Вот об этом мы разговаривали с образованнейшим советским писателем и фольклористом Титовым, жившим в Хабаровске, удивлялись невежеству и примитивности мышления догматиков, не понимавших Леви-Брюля, передового и прогрессивного французского ученого.
Бабушка Сарыбаш не обладала всеохватывающим умом Леонардо да Винчи, но она проявляла универсальный принцип в своей жизни. Сарыбаш умела не только мастерски выхаживать молодняк, но обладала множеством других знаний, необходимых в ее быту: она артистически шила наряды из кожи и сукна, и ее дом выглядел как картина, откуда изгнан суетливый и легкомысленный случай и где царствует гармония.
Мне не довелось беседовать с бабушкой Сарыбаш на философские темы, но она не хуже философов понимала, что такое бытие, мудрое бытие, где человек находится в добрых отношениях с окружающим. Это вовсе не значит, что жизнь была легкой: бабушка пасла молодняк зимой, в морозы и буран, она возила с собой притороченные к седлу грабли, чтобы сгребать снег в тех места, где его много, и помочь коровам и бычкам добывать спрятанный под снегом корм.

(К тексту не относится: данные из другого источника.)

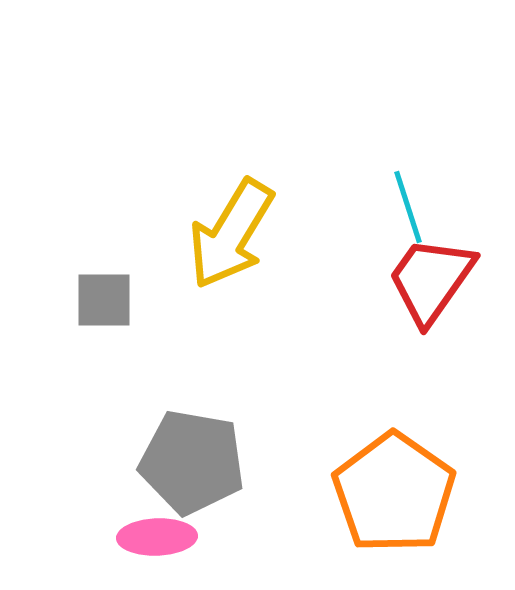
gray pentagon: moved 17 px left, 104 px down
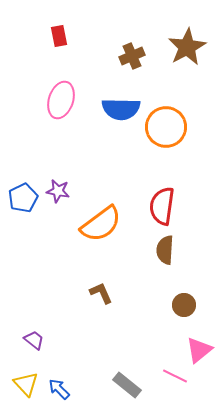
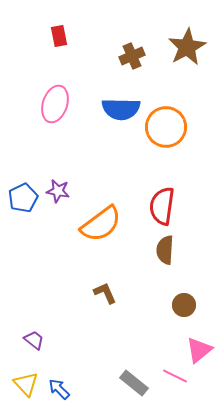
pink ellipse: moved 6 px left, 4 px down
brown L-shape: moved 4 px right
gray rectangle: moved 7 px right, 2 px up
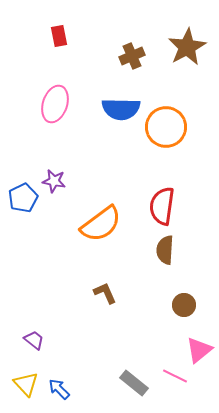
purple star: moved 4 px left, 10 px up
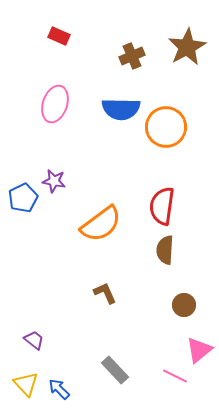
red rectangle: rotated 55 degrees counterclockwise
gray rectangle: moved 19 px left, 13 px up; rotated 8 degrees clockwise
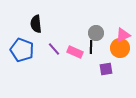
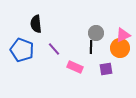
pink rectangle: moved 15 px down
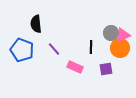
gray circle: moved 15 px right
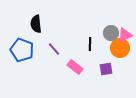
pink triangle: moved 2 px right
black line: moved 1 px left, 3 px up
pink rectangle: rotated 14 degrees clockwise
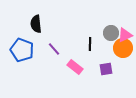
orange circle: moved 3 px right
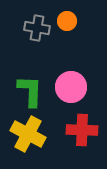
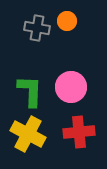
red cross: moved 3 px left, 2 px down; rotated 8 degrees counterclockwise
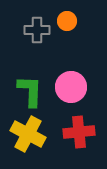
gray cross: moved 2 px down; rotated 10 degrees counterclockwise
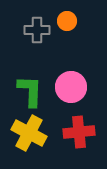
yellow cross: moved 1 px right, 1 px up
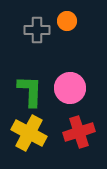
pink circle: moved 1 px left, 1 px down
red cross: rotated 12 degrees counterclockwise
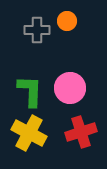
red cross: moved 2 px right
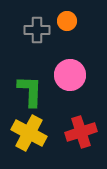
pink circle: moved 13 px up
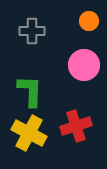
orange circle: moved 22 px right
gray cross: moved 5 px left, 1 px down
pink circle: moved 14 px right, 10 px up
red cross: moved 5 px left, 6 px up
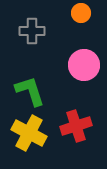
orange circle: moved 8 px left, 8 px up
green L-shape: rotated 20 degrees counterclockwise
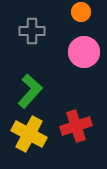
orange circle: moved 1 px up
pink circle: moved 13 px up
green L-shape: rotated 60 degrees clockwise
yellow cross: moved 1 px down
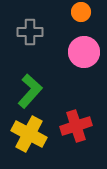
gray cross: moved 2 px left, 1 px down
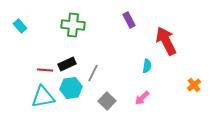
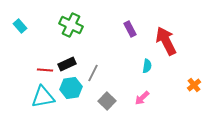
purple rectangle: moved 1 px right, 9 px down
green cross: moved 2 px left; rotated 20 degrees clockwise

Слово, умеющее принять в себя всю неповторимость личности, все своеобразие интонации, открывающей характер говорящего, — это уже художественное слово, способное схватить и передать сущность человека.
Так возникает слово — автопортрет говорящего и пишущего, в котором, как в картине Рембрандта или в романе Достоевского, открываются дали сознания, характера и ума, сжатые и спрессованные, как первоматерия Вселенной, еще не начавшей расширяться. Скрытая энергия мысли, вся многослойность человеческого бытия, вся капризная сложность характера, скрытого в слове, вдруг раскрывается и освещает как молния мрак еще не познанного.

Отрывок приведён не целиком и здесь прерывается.